DONNÉES FOURNIES ::
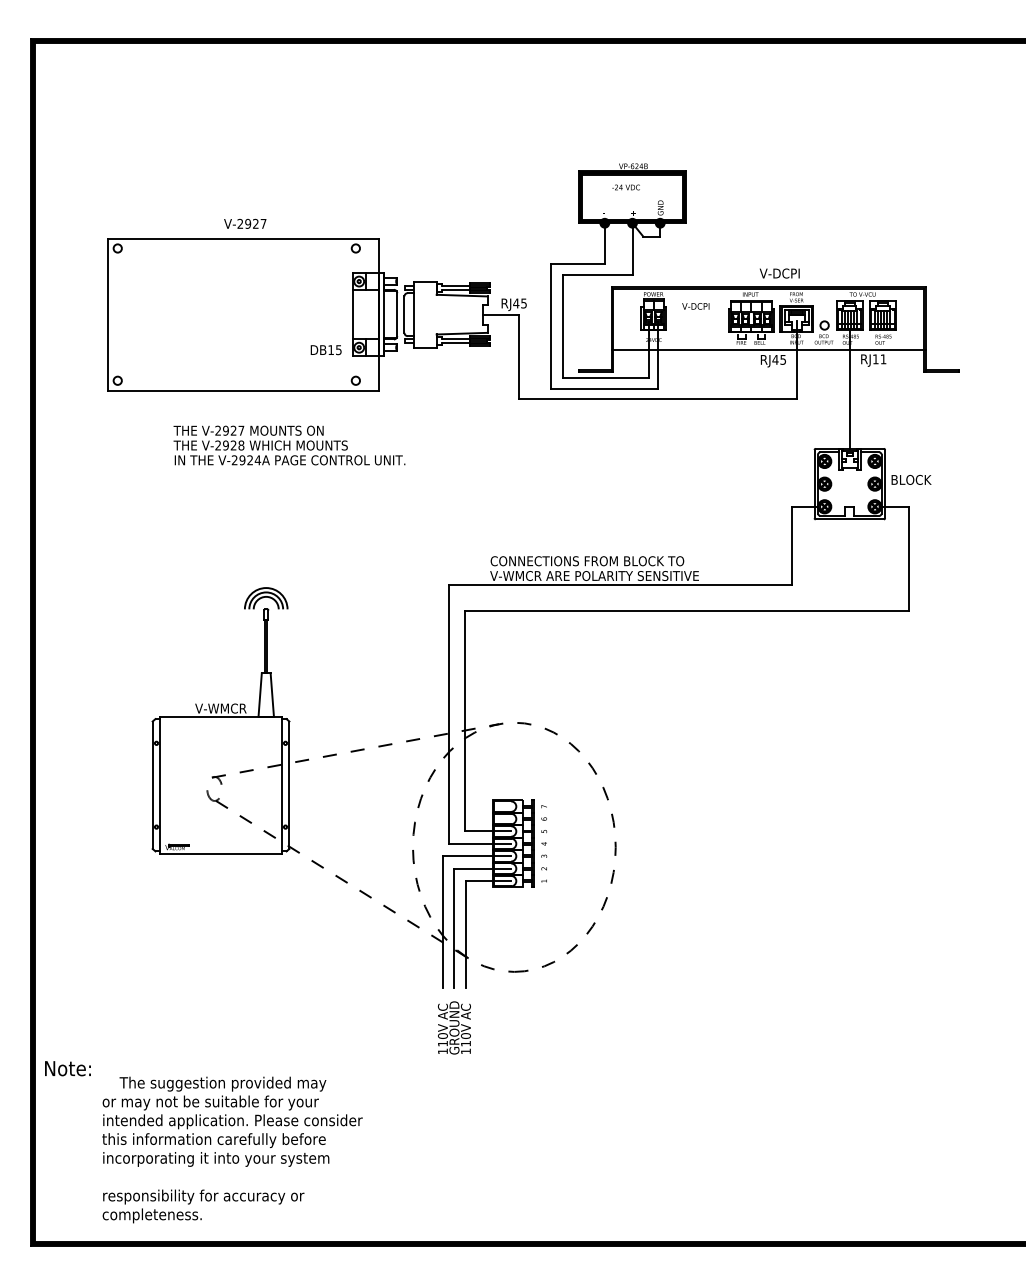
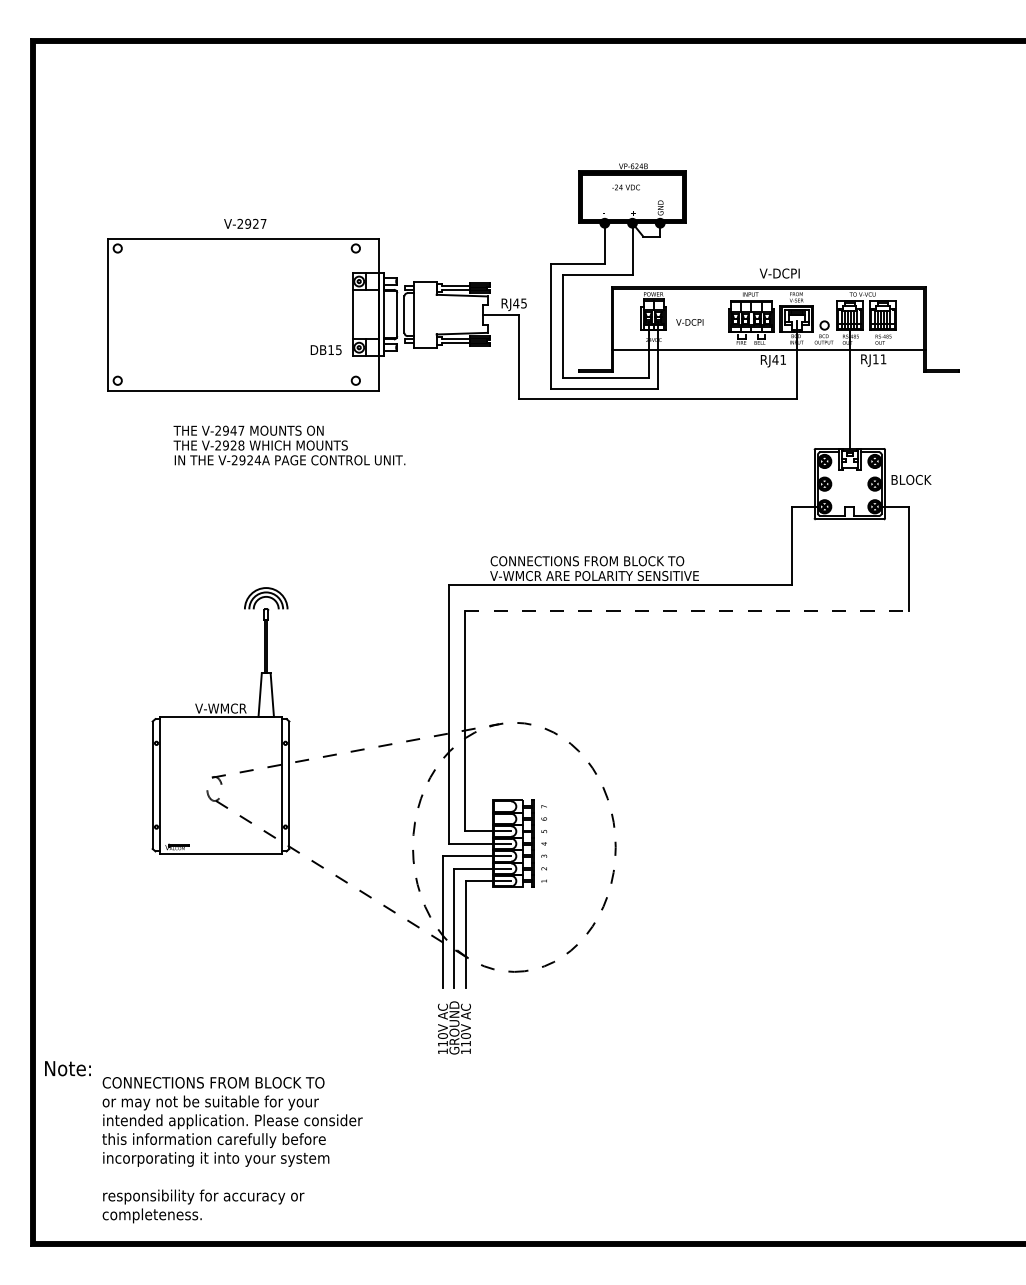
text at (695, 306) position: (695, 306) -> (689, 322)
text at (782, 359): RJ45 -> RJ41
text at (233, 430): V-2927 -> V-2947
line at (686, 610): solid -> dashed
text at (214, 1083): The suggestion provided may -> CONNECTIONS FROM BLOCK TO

==

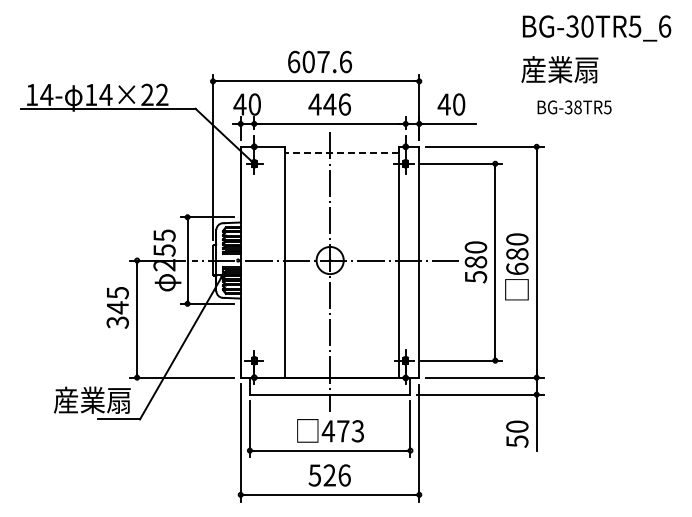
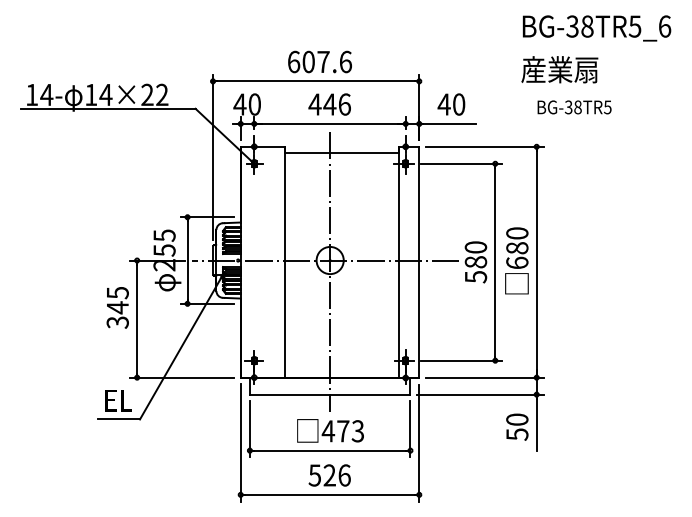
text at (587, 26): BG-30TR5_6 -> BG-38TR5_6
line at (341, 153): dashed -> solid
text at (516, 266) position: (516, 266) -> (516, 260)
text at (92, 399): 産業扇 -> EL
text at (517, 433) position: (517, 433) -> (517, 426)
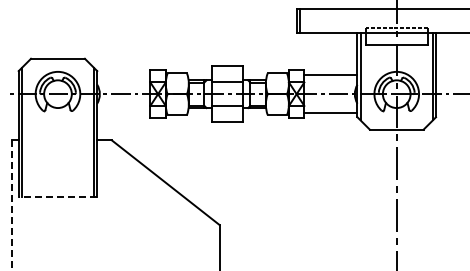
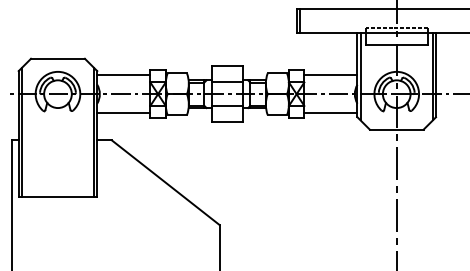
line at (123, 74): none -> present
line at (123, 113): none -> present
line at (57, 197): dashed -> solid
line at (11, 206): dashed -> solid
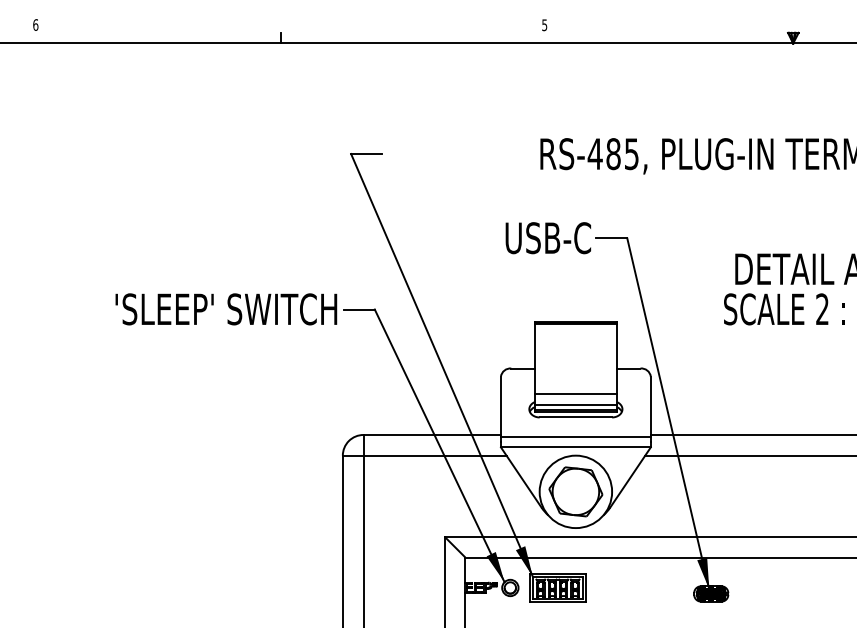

TRAVAIL DEMANDÉ :: Transformez en liste JSON de chaînes les lignes allant de celle qui contient « line at (123, 74): none -> present » jusqu'à celle qui contient « line at (11, 206): dashed -> solid », ces deux lignes comprises. Mettez une chaîne par ligne et omettez les lignes vides.

CORRIGÉ ::
[
  "line at (123, 74): none -> present",
  "line at (123, 113): none -> present",
  "line at (57, 197): dashed -> solid",
  "line at (11, 206): dashed -> solid"
]